───── Material for the task ─────
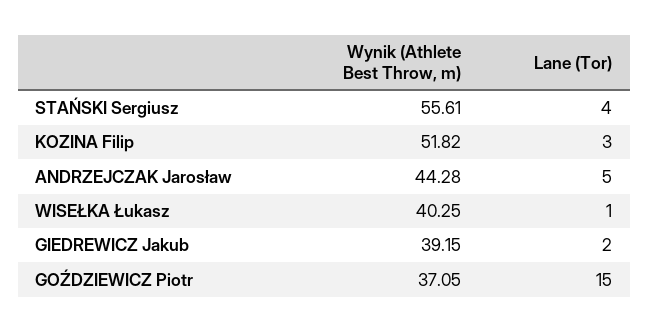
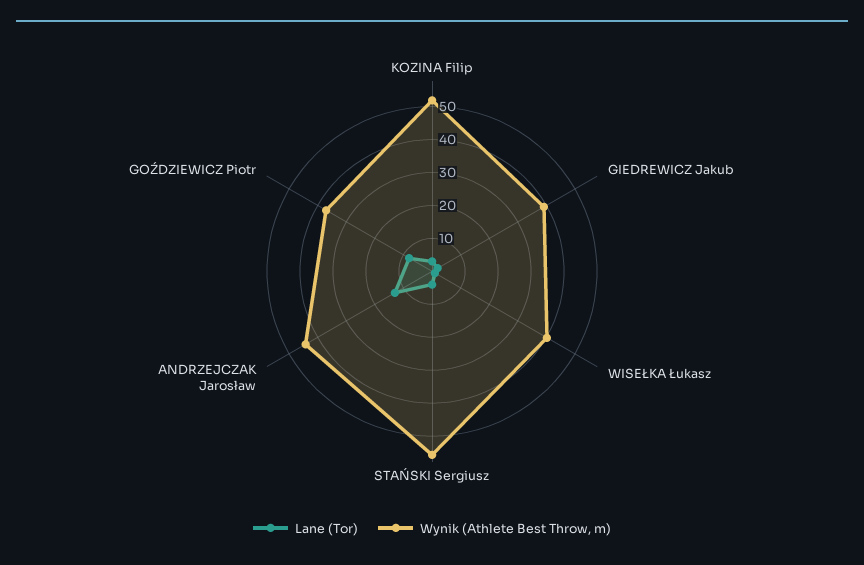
  {
    "Wynik (Athlete Best Throw, m)": {
      "STAŃSKI Sergiusz": 55.61,
      "KOZINA Filip": 51.82,
      "ANDRZEJCZAK Jarosław": 44.28,
      "WISEŁKA Łukasz": 40.25,
      "GIEDREWICZ Jakub": 39.15,
      "GOŹDZIEWICZ Piotr": 37.05
    },
    "Lane (Tor)": {
      "STAŃSKI Sergiusz": 4,
      "KOZINA Filip": 3,
-     "ANDRZEJCZAK Jarosław": 5,
+     "ANDRZEJCZAK Jarosław": 12.5,
      "WISEŁKA Łukasz": 1,
      "GIEDREWICZ Jakub": 2,
-     "GOŹDZIEWICZ Piotr": 15
+     "GOŹDZIEWICZ Piotr": 7.5
    }
  }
─────
What you will do »
Retype the records verbatim, excluding each image they hold.

Answer to this task »
  {
    "Wynik (Athlete Best Throw, m)": {
      "STAŃSKI Sergiusz": 55.61,
      "KOZINA Filip": 51.82,
      "ANDRZEJCZAK Jarosław": 44.28,
      "WISEŁKA Łukasz": 40.25,
      "GIEDREWICZ Jakub": 39.15,
      "GOŹDZIEWICZ Piotr": 37.05
    },
    "Lane (Tor)": {
      "STAŃSKI Sergiusz": 4,
      "KOZINA Filip": 3,
-     "ANDRZEJCZAK Jarosław": 5,
+     "ANDRZEJCZAK Jarosław": 12.5,
      "WISEŁKA Łukasz": 1,
      "GIEDREWICZ Jakub": 2,
-     "GOŹDZIEWICZ Piotr": 15
+     "GOŹDZIEWICZ Piotr": 7.5
    }
  }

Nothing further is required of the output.